The documentary is addressing climate change through the eyes of faith and religions. It tells the stories of several communities from seven provinces in Indonesia, including the Hindus, Muslims, Christians, Catholics, Mothers, Indigenous People, and Millennial City Dwellers. The film illustrates how people from both rural and urban areas are handling environmental problems differently.

In the rural area, where people still strongly hold on to their cultural and religious beliefs, their beliefs unconsciously help them conserving and protecting the environment.  For example, during Nyepi (English: Day of Silence) in Bali, people are not allowed to turn on the lights for 24 hours nor to do activities outside their homes. Even the airport is closed on that day. This tradition has been practiced since thousands of years ago until now. It is similar to the Earth Hour movement that only started in 2007.

In the case of urban area, a group of millennials decided to lead a better and meaningful life with their own initiatives.
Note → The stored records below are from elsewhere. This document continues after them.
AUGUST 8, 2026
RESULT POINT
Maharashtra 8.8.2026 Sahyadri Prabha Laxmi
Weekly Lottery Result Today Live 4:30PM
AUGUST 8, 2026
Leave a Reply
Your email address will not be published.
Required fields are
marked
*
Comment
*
They built Kebun Kumara, an organic vegetable garden in the outskirts of Jakarta, the busiest city in Indonesia. The area used to be an illegal waste disposal space, but they have successfully turned it into an educating farm for city dwellers who mostly deal with stressful and monotonous works in their daily life. Not only does the farm give people the opportunity of learning, but it also gives them the chance of healing. The documentary has successfully told the audience that every community has its own wisdom in protecting the environment.
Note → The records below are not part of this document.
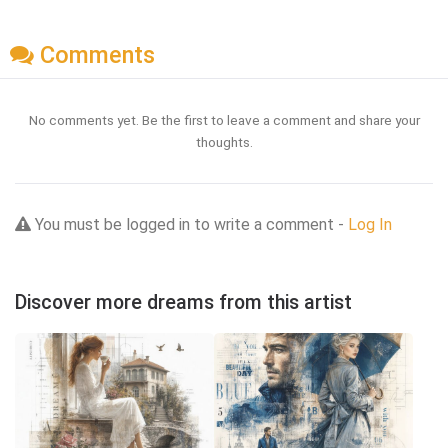
Comments
No comments yet. Be the first to leave a comment and share your
thoughts.
You must be logged in to write a comment -
Log In
Discover more dreams from this artist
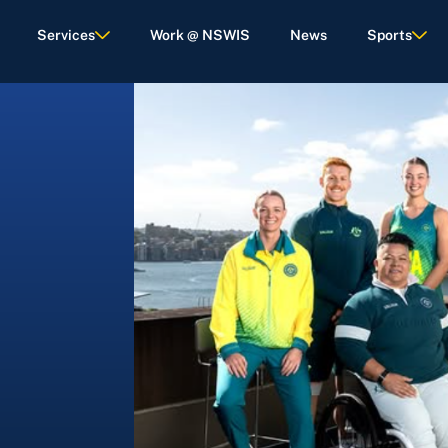
Services
Work @ NSWIS
News
Sports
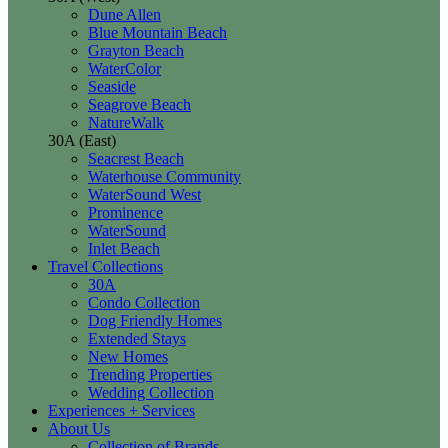
Dune Allen
Blue Mountain Beach
Grayton Beach
WaterColor
Seaside
Seagrove Beach
NatureWalk
30A (East)
Seacrest Beach
Waterhouse Community
WaterSound West
Prominence
WaterSound
Inlet Beach
Travel Collections
30A
Condo Collection
Dog Friendly Homes
Extended Stays
New Homes
Trending Properties
Wedding Collection
Experiences + Services
About Us
Collection of Brands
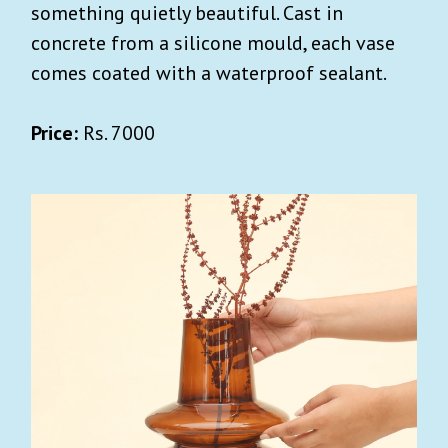
something quietly beautiful. Cast in
concrete from a silicone mould, each vase
comes coated with a waterproof sealant.
Price:
Rs. 7000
Creative Industry provides huge opportunities to share or promote goodness, especially on environmental issues such as climate change. Arts can be a powerful communication tool to persuade the public to conserve energy. It is an easier course to attract the attention of millions of people and inspire the government to act. Cooperating with the creative industry will help us drive the changes in policies and behaviors that mitigate climate change.